De oplossing voor onze verslaving aan goedkope fossiele brandstoffen bijvoorbeeld, is kernenergie. Onze onstilbare honger naar goedkoop voedsel, mogelijk gemaakt door de uitvinding van intensieve landbouw, kunnen we opvangen door landbouw verder te intensiveren.
Steel verzet zich daar hartstochtelijk tegen, maar die strijd levert behalve een onderhoudende polemiek uiteindelijk niet zoveel op. Want beide kampen worden al snel een karikatuur: alsof we moeten kiezen tussen vluchten in techniek of terug naar de natuur. Ik zou liever lezen dat er ook een richting is vooruit naar de natuur.

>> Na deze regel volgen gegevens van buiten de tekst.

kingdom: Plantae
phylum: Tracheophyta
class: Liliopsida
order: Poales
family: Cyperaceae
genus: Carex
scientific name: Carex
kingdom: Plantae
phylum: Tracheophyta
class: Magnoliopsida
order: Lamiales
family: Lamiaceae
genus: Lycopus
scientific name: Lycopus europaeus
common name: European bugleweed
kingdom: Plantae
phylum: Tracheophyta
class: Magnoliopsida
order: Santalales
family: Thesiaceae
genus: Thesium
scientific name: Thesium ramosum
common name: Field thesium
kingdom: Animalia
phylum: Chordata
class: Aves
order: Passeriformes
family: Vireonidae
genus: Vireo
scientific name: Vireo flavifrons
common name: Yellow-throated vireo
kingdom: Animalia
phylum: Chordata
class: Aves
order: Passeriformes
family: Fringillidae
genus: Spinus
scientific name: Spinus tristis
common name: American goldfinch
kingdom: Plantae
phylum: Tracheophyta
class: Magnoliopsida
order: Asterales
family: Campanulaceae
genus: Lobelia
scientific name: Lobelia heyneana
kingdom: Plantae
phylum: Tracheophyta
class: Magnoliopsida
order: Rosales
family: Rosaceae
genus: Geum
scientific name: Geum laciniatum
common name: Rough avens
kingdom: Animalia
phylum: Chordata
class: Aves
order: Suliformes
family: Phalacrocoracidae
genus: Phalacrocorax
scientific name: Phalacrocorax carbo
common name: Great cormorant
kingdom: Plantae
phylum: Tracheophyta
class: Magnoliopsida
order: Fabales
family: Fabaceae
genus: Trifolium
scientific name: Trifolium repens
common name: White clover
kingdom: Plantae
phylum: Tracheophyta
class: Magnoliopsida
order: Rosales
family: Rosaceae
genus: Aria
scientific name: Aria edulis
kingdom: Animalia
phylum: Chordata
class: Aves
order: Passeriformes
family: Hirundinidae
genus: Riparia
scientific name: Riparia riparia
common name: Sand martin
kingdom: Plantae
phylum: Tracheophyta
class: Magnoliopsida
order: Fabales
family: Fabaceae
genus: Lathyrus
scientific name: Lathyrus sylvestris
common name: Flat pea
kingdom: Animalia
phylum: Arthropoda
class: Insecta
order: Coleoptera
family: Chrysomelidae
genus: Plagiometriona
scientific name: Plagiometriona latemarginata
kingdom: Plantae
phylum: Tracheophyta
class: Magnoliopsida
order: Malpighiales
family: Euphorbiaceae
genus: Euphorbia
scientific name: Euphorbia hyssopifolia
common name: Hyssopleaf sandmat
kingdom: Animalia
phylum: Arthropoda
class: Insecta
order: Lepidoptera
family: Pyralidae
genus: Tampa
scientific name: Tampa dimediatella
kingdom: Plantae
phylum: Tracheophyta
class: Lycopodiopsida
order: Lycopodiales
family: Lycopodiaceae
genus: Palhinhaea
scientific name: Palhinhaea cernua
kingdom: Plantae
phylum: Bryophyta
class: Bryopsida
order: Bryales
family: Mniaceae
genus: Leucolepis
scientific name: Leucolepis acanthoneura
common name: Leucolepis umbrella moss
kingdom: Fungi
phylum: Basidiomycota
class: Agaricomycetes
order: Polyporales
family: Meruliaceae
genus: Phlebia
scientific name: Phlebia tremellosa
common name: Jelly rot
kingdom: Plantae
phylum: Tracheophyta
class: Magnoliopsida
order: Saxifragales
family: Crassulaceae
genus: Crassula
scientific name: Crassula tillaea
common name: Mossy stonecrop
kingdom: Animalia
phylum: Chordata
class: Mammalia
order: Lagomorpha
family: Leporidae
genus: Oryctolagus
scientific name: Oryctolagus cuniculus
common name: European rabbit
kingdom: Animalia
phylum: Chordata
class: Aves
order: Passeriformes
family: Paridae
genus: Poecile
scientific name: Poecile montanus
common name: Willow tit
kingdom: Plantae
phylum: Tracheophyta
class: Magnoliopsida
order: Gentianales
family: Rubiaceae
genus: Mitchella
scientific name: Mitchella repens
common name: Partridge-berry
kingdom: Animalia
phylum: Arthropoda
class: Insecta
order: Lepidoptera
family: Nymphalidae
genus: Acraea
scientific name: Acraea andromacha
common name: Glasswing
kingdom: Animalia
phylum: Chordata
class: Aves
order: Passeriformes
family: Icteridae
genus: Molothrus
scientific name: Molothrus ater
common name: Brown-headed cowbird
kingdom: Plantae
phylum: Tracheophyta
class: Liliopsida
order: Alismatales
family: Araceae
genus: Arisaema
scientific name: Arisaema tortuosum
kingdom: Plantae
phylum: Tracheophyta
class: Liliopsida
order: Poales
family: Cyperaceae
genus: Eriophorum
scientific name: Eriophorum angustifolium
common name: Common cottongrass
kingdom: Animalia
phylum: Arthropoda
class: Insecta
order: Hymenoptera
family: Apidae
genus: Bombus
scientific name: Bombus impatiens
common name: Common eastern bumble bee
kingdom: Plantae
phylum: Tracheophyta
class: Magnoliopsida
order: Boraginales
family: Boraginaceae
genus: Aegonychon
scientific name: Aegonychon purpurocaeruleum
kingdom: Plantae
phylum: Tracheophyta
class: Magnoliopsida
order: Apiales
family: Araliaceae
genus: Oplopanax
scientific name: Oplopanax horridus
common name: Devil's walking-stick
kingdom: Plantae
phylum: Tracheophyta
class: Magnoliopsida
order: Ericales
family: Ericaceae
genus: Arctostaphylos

Steel verzekert de lezer dat ze geen technofoob is, maar hoe we de intuitieve wijsheid van jager-verzamelaars kunnen combineren met voordelen van natuurwetenschappelijke kennis en technologie, blijft onduidelijk.
Een doortimmerd voorstel voor voedselbeleid moet je in dit boek dus niet zoeken, maar inspirerend is het zeker. Steel verbindt grote maatschappelijke onderwerpen op een verfrissende manier, weet veel en kan goed vertellen. Voedsel blijkt een goede bril om de menselijke conditie eens op een andere manier te bezien. De discussie die mijn collega’s en ik over Soylent hadden, blijk je net zo goed te kunnen voeren over de snackbar, de supermarkt en onze eigen boterhammen met pindakaas.